Los delfines a diferencia de otros animales, tienen sus relaciones sexuales con las hembras por placer y no solo para reproducirse; algunos de ellos suelen coquetear con la hembra que han visualizado para tener sexo, llegando a “entregarle” objetos como ramas o hierbas al juguetear con ella.
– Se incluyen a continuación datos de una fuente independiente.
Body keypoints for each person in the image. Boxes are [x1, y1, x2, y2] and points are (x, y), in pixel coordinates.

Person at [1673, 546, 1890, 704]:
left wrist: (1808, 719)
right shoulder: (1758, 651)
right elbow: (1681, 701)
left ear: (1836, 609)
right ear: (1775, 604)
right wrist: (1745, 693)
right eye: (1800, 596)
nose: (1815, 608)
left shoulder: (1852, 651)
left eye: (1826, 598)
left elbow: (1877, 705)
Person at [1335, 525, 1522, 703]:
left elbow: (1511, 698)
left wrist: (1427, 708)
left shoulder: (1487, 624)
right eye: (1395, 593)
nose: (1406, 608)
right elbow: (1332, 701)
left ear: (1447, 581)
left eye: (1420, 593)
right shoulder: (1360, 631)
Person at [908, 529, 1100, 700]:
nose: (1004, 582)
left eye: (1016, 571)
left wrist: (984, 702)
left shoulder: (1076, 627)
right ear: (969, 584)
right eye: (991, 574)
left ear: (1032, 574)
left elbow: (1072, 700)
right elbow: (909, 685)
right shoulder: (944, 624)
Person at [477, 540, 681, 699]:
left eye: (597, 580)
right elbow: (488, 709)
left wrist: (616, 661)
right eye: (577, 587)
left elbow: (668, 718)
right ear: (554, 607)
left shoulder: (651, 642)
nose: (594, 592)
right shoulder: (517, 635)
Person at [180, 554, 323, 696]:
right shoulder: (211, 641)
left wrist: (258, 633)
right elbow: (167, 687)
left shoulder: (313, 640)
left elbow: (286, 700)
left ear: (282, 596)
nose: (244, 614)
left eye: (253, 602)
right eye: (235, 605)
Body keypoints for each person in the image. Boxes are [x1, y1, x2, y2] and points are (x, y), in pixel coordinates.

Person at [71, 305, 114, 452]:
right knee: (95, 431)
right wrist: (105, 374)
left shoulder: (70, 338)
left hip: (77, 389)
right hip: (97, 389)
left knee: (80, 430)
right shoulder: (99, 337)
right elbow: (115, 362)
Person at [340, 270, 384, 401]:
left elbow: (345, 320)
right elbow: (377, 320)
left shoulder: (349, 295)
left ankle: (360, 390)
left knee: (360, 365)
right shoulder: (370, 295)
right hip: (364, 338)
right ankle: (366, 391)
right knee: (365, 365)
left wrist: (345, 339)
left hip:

Comienzan su vida sexual a una edad joven, incluso cuando aún no han alcanzado la madurez sexual. Cuando sostiene relaciones el macho frota su vientre con la hembra, colocándose frente a ella y el acto sexual dura muy poco tiempo.
Son cetáceos que practican la promiscuidad, la hembra acostumbra aparearse con dos o tres machos cuando su fertilidad alcanza el nivel más alto; pudiendo identificar el macho más apto para la fecundación y podemos decir que su cuerpo elegirá el mejor esperma para poder procrear.
El aparato genital de la hembra, está conformado por una vagina que esta adecuada naturalmente para que al entrar la esperma deba atravesar dobleces y pliegues para que pueda fecundar al ovulo. Al igual que debe acoplarse correctamente con el macho, al realizar la relación sexual, para evitar que el agua del mar llegue al útero y así acabe con el esperma.
Igualmente podemos hacer mención, que algunos delfines machos al estar en celo pueden ser agresivos con las personas o con los de su misma especie.